__Your goal__:
Could you echo every one of the entries below word for word, leaving out the pictures?

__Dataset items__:
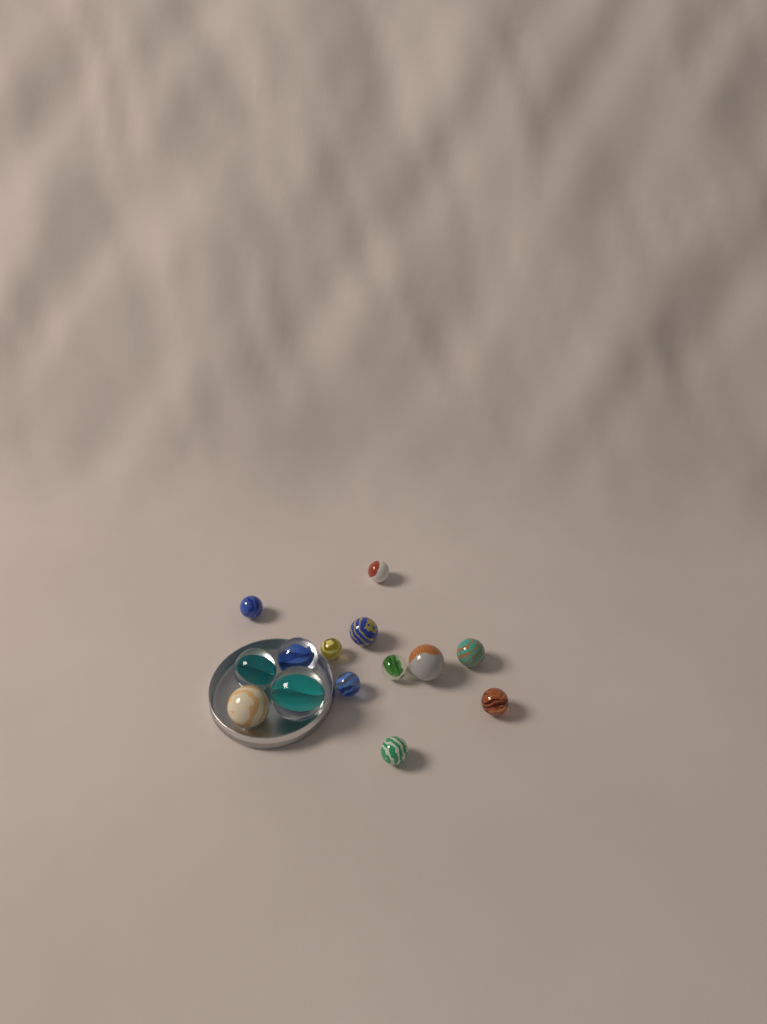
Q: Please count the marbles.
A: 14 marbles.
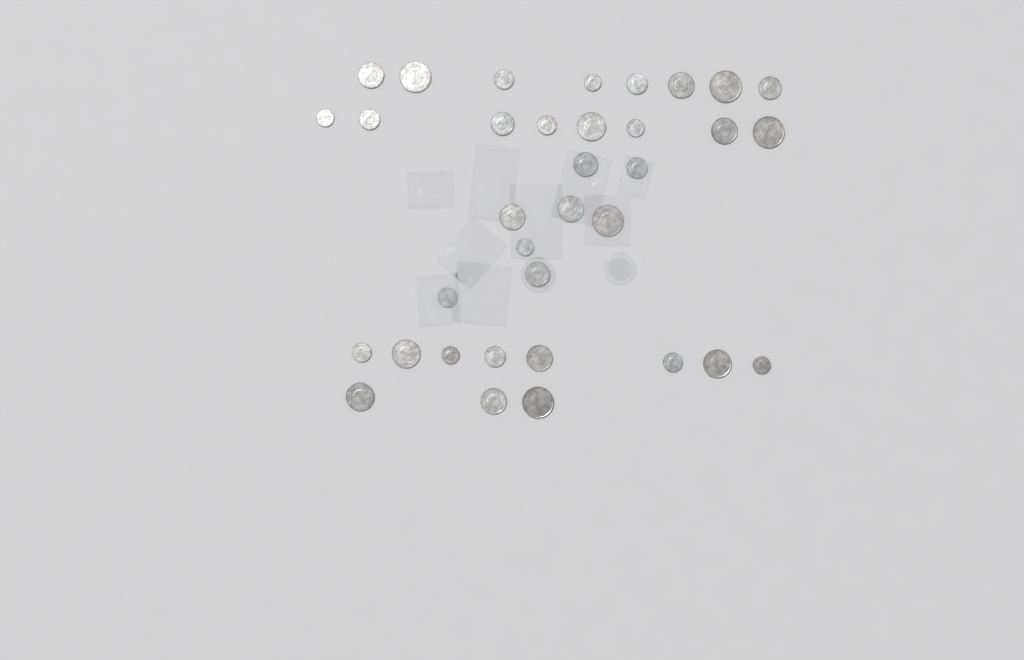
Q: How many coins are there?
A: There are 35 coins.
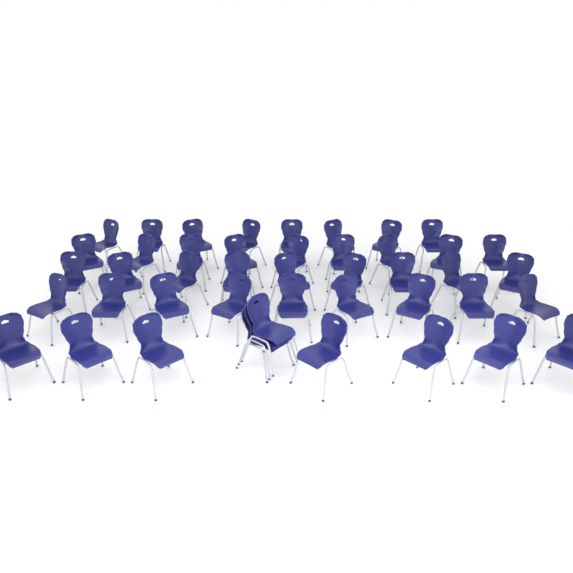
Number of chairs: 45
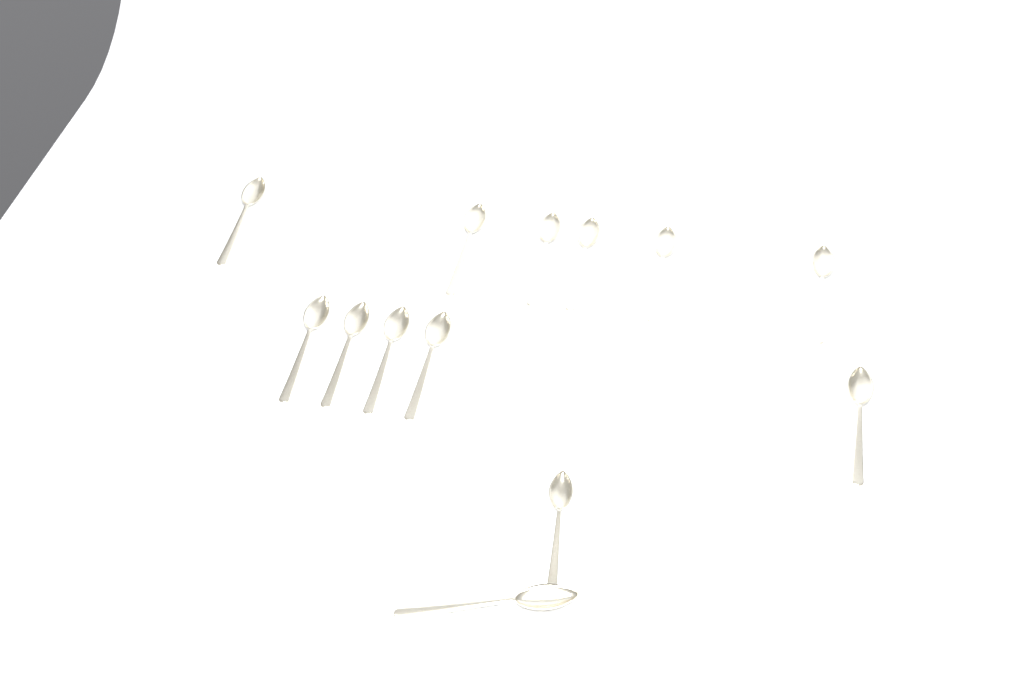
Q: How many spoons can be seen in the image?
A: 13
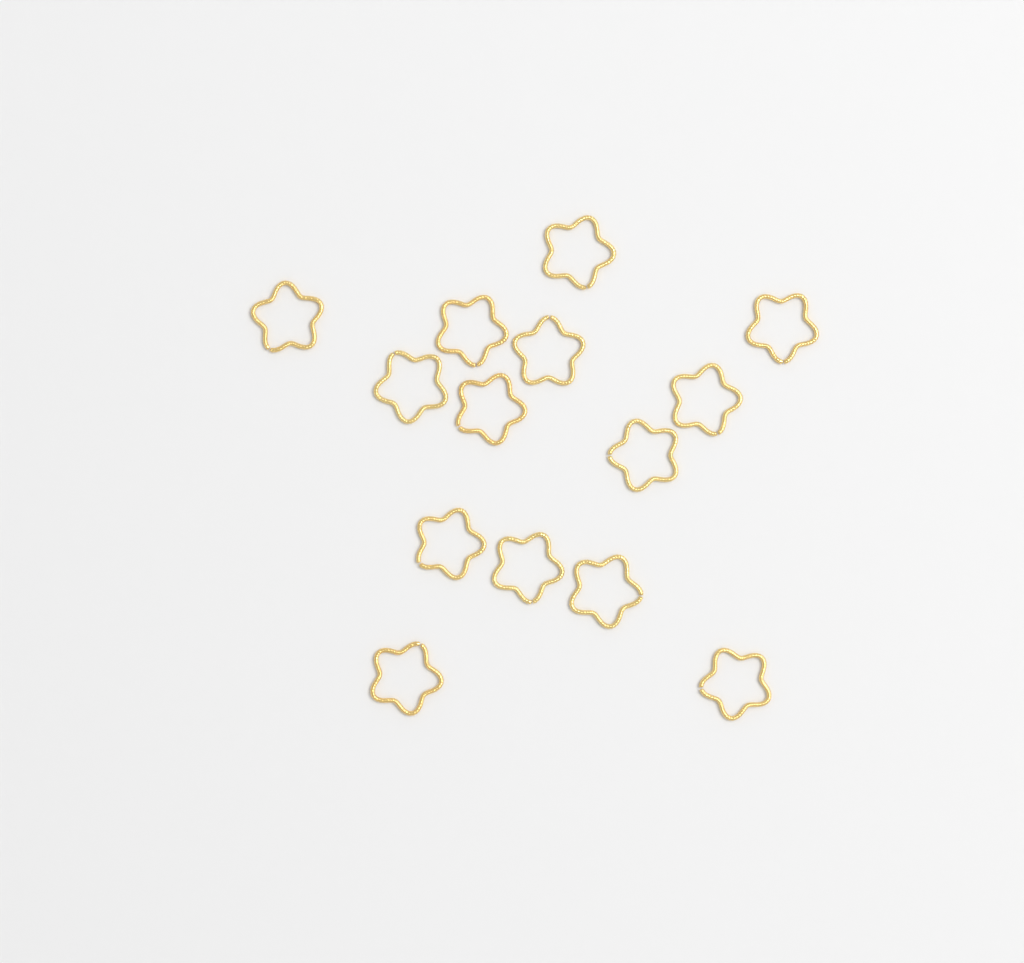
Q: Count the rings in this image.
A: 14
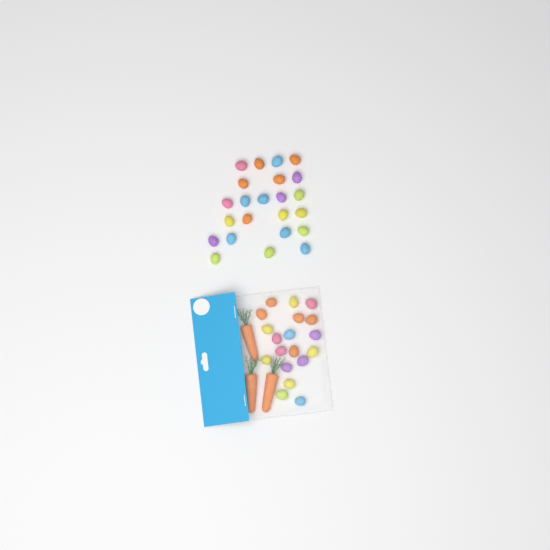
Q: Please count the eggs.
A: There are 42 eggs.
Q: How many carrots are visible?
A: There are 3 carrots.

__Expected answer__:
Q: Please count the marbles.
A: 14 marbles.
Q: How many coins are there?
A: There are 35 coins.
Number of chairs: 45
Q: How many spoons can be seen in the image?
A: 13
Q: Count the rings in this image.
A: 14
Q: Please count the eggs.
A: There are 42 eggs.
Q: How many carrots are visible?
A: There are 3 carrots.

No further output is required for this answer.